REQUIREMENT:
Select from the records below every line that has the word "visited" in it.

Stored data entries:
*** Begin section ***

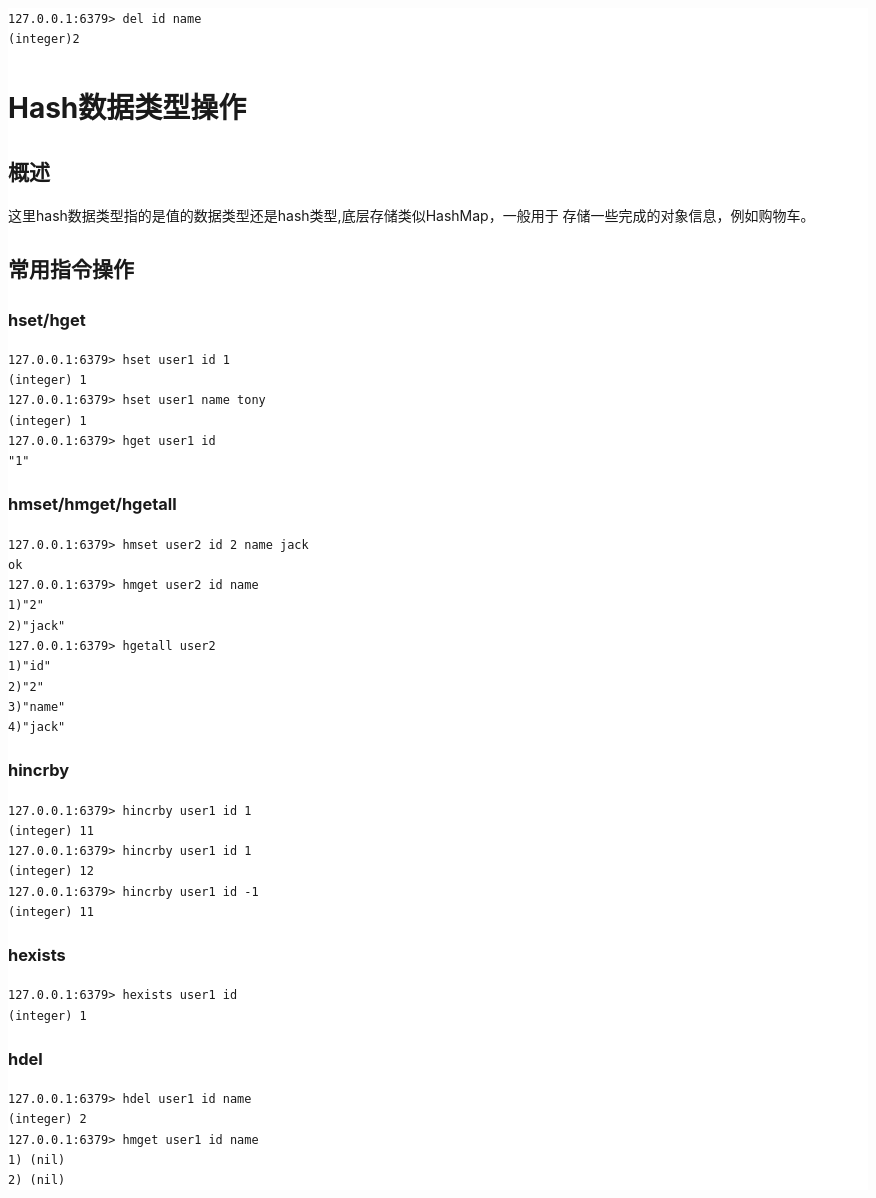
 ```shell
127.0.0.1:6379> del id name
(integer)2
```

# Hash数据类型操作

## 概述
这里hash数据类型指的是值的数据类型还是hash类型,底层存储类似HashMap，一般用于
存储一些完成的对象信息，例如购物车。

## 常用指令操作

### hset/hget
```shell
127.0.0.1:6379> hset user1 id 1
(integer) 1
127.0.0.1:6379> hset user1 name tony
(integer) 1
127.0.0.1:6379> hget user1 id
"1"
```
### hmset/hmget/hgetall
```shell
127.0.0.1:6379> hmset user2 id 2 name jack
ok
127.0.0.1:6379> hmget user2 id name
1)"2"
2)"jack"
127.0.0.1:6379> hgetall user2
1)"id"
2)"2"
3)"name"
4)"jack"
```
### hincrby

```shell
127.0.0.1:6379> hincrby user1 id 1
(integer) 11
127.0.0.1:6379> hincrby user1 id 1
(integer) 12
127.0.0.1:6379> hincrby user1 id -1
(integer) 11
```

### hexists
```shell
127.0.0.1:6379> hexists user1 id
(integer) 1

```
### hdel
```shell
127.0.0.1:6379> hdel user1 id name
(integer) 2
127.0.0.1:6379> hmget user1 id name
1) (nil)
2) (nil)
```
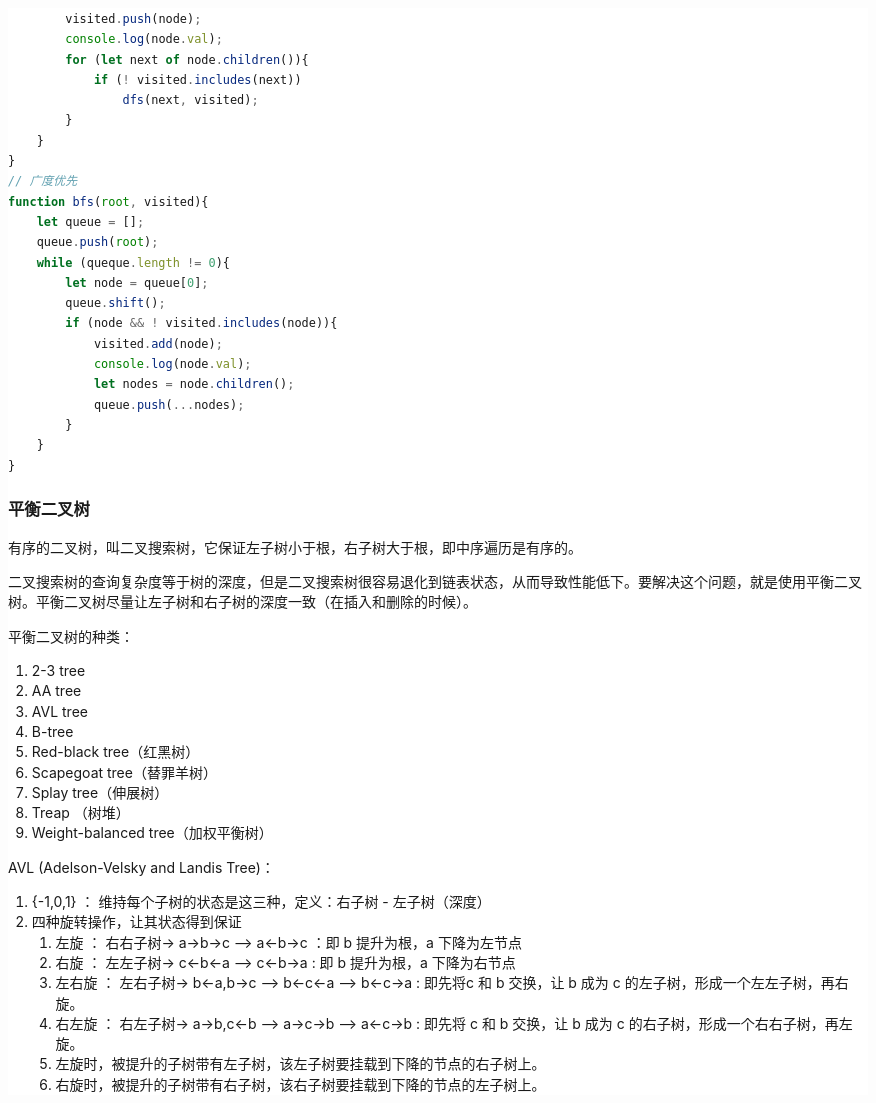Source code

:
 ```js
        visited.push(node);
        console.log(node.val);
        for (let next of node.children()){
            if (! visited.includes(next))
                dfs(next, visited);
        }
    }
}
// 广度优先
function bfs(root, visited){
    let queue = [];
    queue.push(root);
    while (queque.length != 0){
        let node = queue[0];
        queue.shift();
        if (node && ! visited.includes(node)){
            visited.add(node);
            console.log(node.val);
            let nodes = node.children();
            queue.push(...nodes);
        }
    }
}
```

### 平衡二叉树

有序的二叉树，叫二叉搜索树，它保证左子树小于根，右子树大于根，即中序遍历是有序的。

二叉搜索树的查询复杂度等于树的深度，但是二叉搜索树很容易退化到链表状态，从而导致性能低下。要解决这个问题，就是使用平衡二叉树。平衡二叉树尽量让左子树和右子树的深度一致（在插入和删除的时候）。

平衡二叉树的种类：

1. 2-3 tree
2. AA tree
3. AVL tree
4. B-tree
5. Red-black tree（红黑树）
6. Scapegoat tree（替罪羊树）
7. Splay tree（伸展树）
8. Treap （树堆）
9. Weight-balanced tree（加权平衡树）

AVL (Adelson-Velsky and Landis Tree)：

1. {-1,0,1} ： 维持每个子树的状态是这三种，定义：右子树 - 左子树（深度）
2. 四种旋转操作，让其状态得到保证
   1. 左旋 ： 右右子树-> a->b->c --> a<-b->c ：即 b 提升为根，a 下降为左节点
   2. 右旋 ： 左左子树-> c<-b<-a --> c<-b->a : 即 b 提升为根，a 下降为右节点
   3. 左右旋 ： 左右子树-> b<-a,b->c --> b<-c<-a --> b<-c->a : 即先将c 和 b 交换，让 b 成为 c 的左子树，形成一个左左子树，再右旋。
   4. 右左旋 ： 右左子树-> a->b,c<-b --> a->c->b --> a<-c->b : 即先将 c 和 b 交换，让 b 成为 c 的右子树，形成一个右右子树，再左旋。
   5. 左旋时，被提升的子树带有左子树，该左子树要挂载到下降的节点的右子树上。
   6. 右旋时，被提升的子树带有右子树，该右子树要挂载到下降的节点的左子树上。
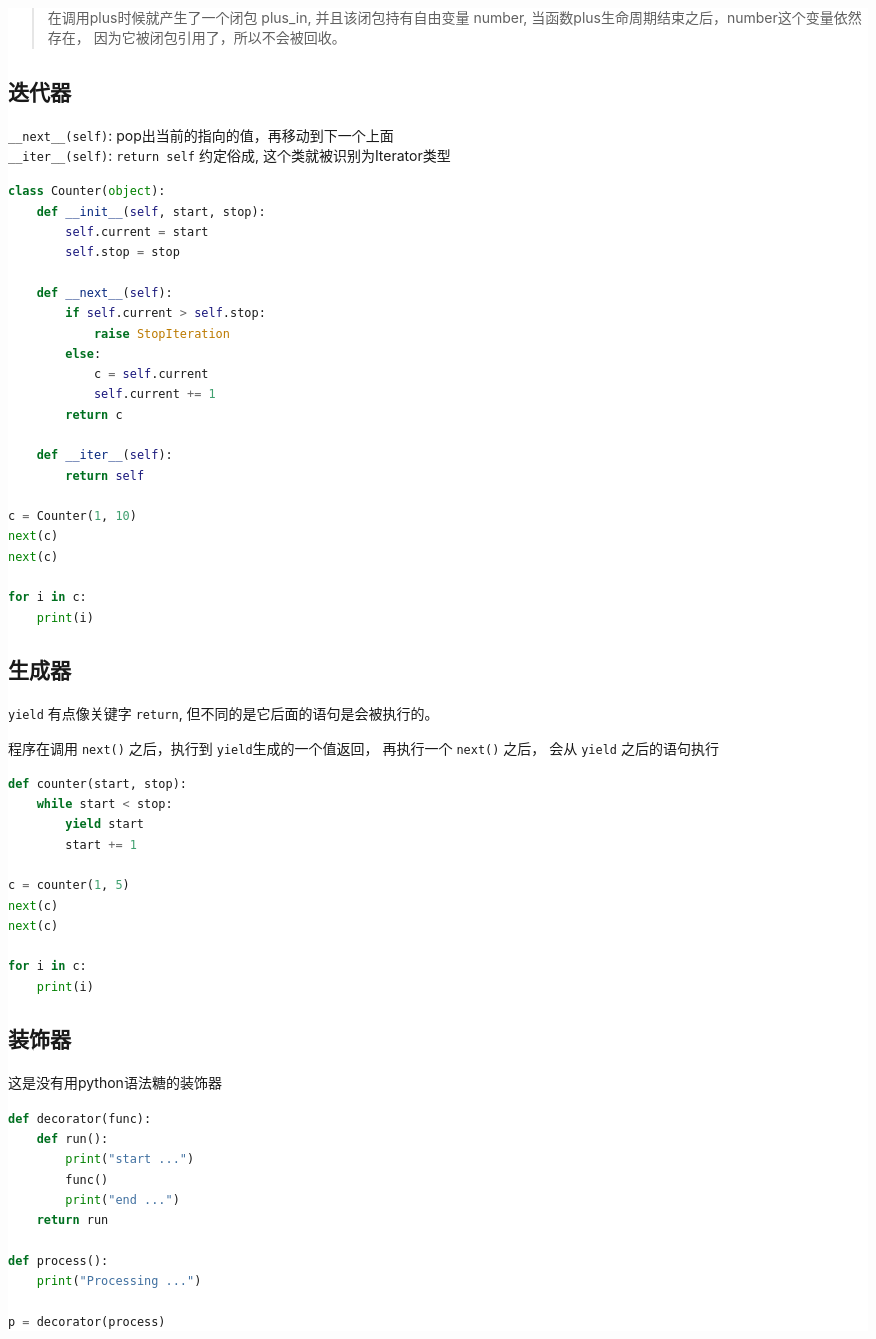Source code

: > 在调用plus时候就产生了一个闭包 plus_in, 并且该闭包持有自由变量 number, 当函数plus生命周期结束之后，number这个变量依然存在， 因为它被闭包引用了，所以不会被回收。

## 迭代器
`__next__(self)`: pop出当前的指向的值，再移动到下一个上面  
`__iter__(self)`: `return self` 约定俗成, 这个类就被识别为Iterator类型

```py
class Counter(object):
    def __init__(self, start, stop):
        self.current = start
        self.stop = stop

    def __next__(self):
        if self.current > self.stop:
            raise StopIteration
        else:
            c = self.current
            self.current += 1
        return c

    def __iter__(self):
        return self

c = Counter(1, 10)
next(c)
next(c)

for i in c:
    print(i)
```

## 生成器
`yield` 有点像关键字 `return`, 但不同的是它后面的语句是会被执行的。

程序在调用 `next()` 之后，执行到 `yield`生成的一个值返回， 再执行一个 `next()` 之后， 会从 `yield` 之后的语句执行

```py
def counter(start, stop):
    while start < stop:
        yield start
        start += 1

c = counter(1, 5)
next(c)
next(c)

for i in c:
    print(i)
```

## 装饰器
这是没有用python语法糖的装饰器
```py
def decorator(func):
    def run():
        print("start ...")
        func()
        print("end ...")
    return run

def process():
    print("Processing ...")

p = decorator(process)
```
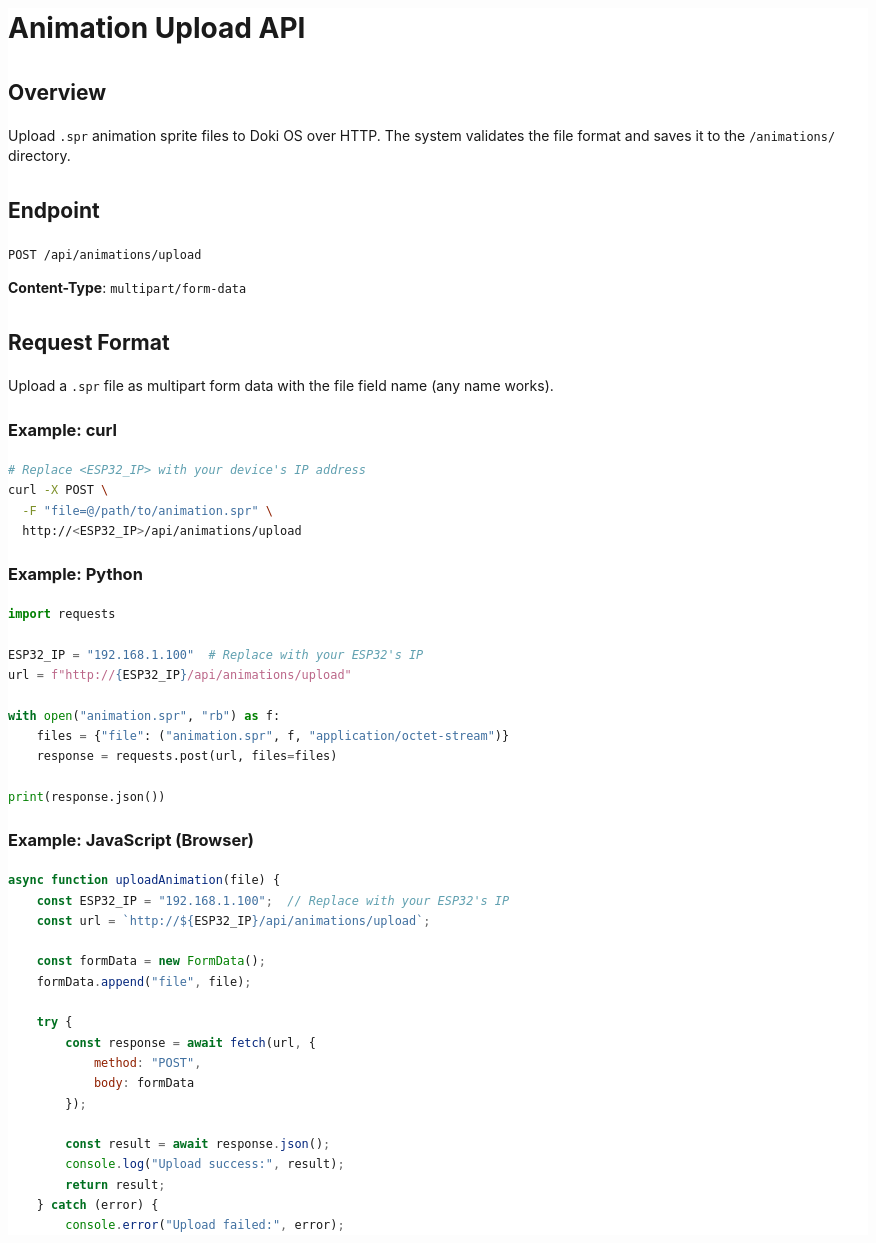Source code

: # Animation Upload API

## Overview
Upload `.spr` animation sprite files to Doki OS over HTTP. The system validates the file format and saves it to the `/animations/` directory.

## Endpoint

```
POST /api/animations/upload
```

**Content-Type**: `multipart/form-data`

## Request Format

Upload a `.spr` file as multipart form data with the file field name (any name works).

### Example: curl

```bash
# Replace <ESP32_IP> with your device's IP address
curl -X POST \
  -F "file=@/path/to/animation.spr" \
  http://<ESP32_IP>/api/animations/upload
```

### Example: Python

```python
import requests

ESP32_IP = "192.168.1.100"  # Replace with your ESP32's IP
url = f"http://{ESP32_IP}/api/animations/upload"

with open("animation.spr", "rb") as f:
    files = {"file": ("animation.spr", f, "application/octet-stream")}
    response = requests.post(url, files=files)

print(response.json())
```

### Example: JavaScript (Browser)

```javascript
async function uploadAnimation(file) {
    const ESP32_IP = "192.168.1.100";  // Replace with your ESP32's IP
    const url = `http://${ESP32_IP}/api/animations/upload`;

    const formData = new FormData();
    formData.append("file", file);

    try {
        const response = await fetch(url, {
            method: "POST",
            body: formData
        });

        const result = await response.json();
        console.log("Upload success:", result);
        return result;
    } catch (error) {
        console.error("Upload failed:", error);
```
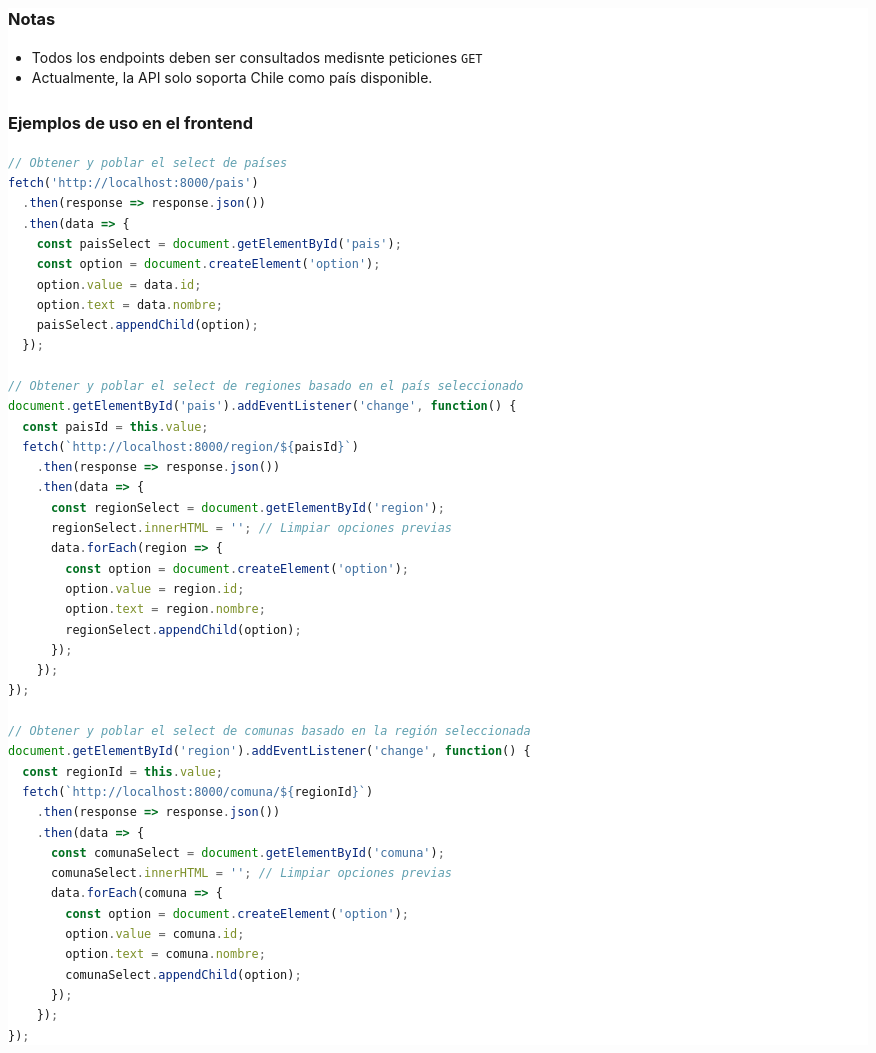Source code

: ### Notas

* Todos los endpoints deben ser consultados medisnte peticiones `GET`
* Actualmente, la API solo soporta Chile como país disponible.

### Ejemplos de uso en el frontend

```javascript
// Obtener y poblar el select de países
fetch('http://localhost:8000/pais')
  .then(response => response.json())
  .then(data => {
    const paisSelect = document.getElementById('pais');
    const option = document.createElement('option');
    option.value = data.id;
    option.text = data.nombre;
    paisSelect.appendChild(option);
  });

// Obtener y poblar el select de regiones basado en el país seleccionado
document.getElementById('pais').addEventListener('change', function() {
  const paisId = this.value;
  fetch(`http://localhost:8000/region/${paisId}`)
    .then(response => response.json())
    .then(data => {
      const regionSelect = document.getElementById('region');
      regionSelect.innerHTML = ''; // Limpiar opciones previas
      data.forEach(region => {
        const option = document.createElement('option');
        option.value = region.id;
        option.text = region.nombre;
        regionSelect.appendChild(option);
      });
    });
});

// Obtener y poblar el select de comunas basado en la región seleccionada
document.getElementById('region').addEventListener('change', function() {
  const regionId = this.value;
  fetch(`http://localhost:8000/comuna/${regionId}`)
    .then(response => response.json())
    .then(data => {
      const comunaSelect = document.getElementById('comuna');
      comunaSelect.innerHTML = ''; // Limpiar opciones previas
      data.forEach(comuna => {
        const option = document.createElement('option');
        option.value = comuna.id;
        option.text = comuna.nombre;
        comunaSelect.appendChild(option);
      });
    });
});
```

*** End section ***

FINAL ANSWER:
        visited.push(node);
            if (! visited.includes(next))
                dfs(next, visited);
function bfs(root, visited){
        if (node && ! visited.includes(node)){
            visited.add(node);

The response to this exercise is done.